■ TEXT ■
********************
[Reader-list] "Before asking Muslims to introspect, shouldn't the media do so?"

Shivam Vij शिवम् विज् mail at shivamvij.com
Thu Sep 25 22:59:56 IST 2008


The trouble with relying on police sources

These days, two kinds of sensational events dominate our media: bomb
blasts and large scale mob violence. But the difference in the way the
media has handled them is glaring.  Laziness and deadline pressure are
at least partly responsible for the communal stereotypes perpetrated
by the press says JYOTI PUNWANI.

Posted Wednesday, Sep 24 13:03:08, 2008
http://thehoot.org/web/home/story.php?storyid=3338&mod=1&pg=1&sectionId=19&valid=true



What if Abdus Subhan Qureishi, now known as `Tauqeer', turns out to be
not India's `Osama', as he is being labeled, but just another young
fanatic who left home and job to pursue religion, and is now too
scared to come back?

Does this possibility sound bizarre? Why? Because the ATS can't be
wrong? After the July 11, 06 blasts, three of the many `masterminds'
and `key links' arrested by the ATS soon after the blasts – Mumtaz
Choudhury from Navi Mumbai, Khalid Ahmed from Madhubani and Akhmal
Hashmi from Srinagar -  were discharged by it within three months for
lack of evidence.  Their arrests had been announced by the ATS as
`major breakthroughs'. The media had gone ballistic  the same way they
are doing now over the `techie bombers' allegedly responsible for all
the recent blasts.
********************
■ EXCERPTED DATA ■
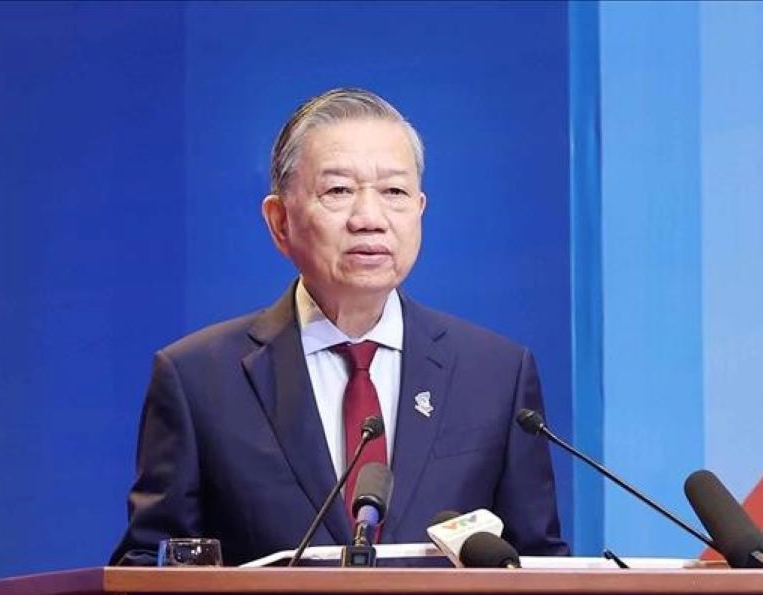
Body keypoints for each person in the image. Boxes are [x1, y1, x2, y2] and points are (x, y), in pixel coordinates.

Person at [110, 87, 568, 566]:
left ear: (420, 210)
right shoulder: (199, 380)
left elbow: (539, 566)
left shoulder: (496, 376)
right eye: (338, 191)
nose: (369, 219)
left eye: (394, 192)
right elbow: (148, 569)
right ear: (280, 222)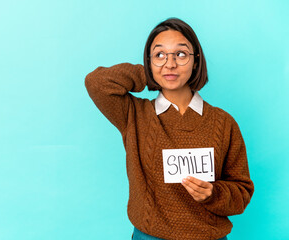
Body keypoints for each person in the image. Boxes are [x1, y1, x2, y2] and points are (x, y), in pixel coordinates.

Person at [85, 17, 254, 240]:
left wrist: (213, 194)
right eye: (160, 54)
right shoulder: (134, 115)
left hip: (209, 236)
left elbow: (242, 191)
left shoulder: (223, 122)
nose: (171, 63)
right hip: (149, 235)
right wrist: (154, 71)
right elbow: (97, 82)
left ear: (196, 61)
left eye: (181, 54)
********************
■ WHAT NEEDS TO BE DONE ■
Write out, word for word, the part of the article on police sources that opens with the words containing "What if Abdus" and closes with "to come back?". The entries come from a different source than the article on police sources.

■ EXERCISE ANSWER ■
What if Abdus Subhan Qureishi, now known as `Tauqeer', turns out to be
not India's `Osama', as he is being labeled, but just another young
fanatic who left home and job to pursue religion, and is now too
scared to come back?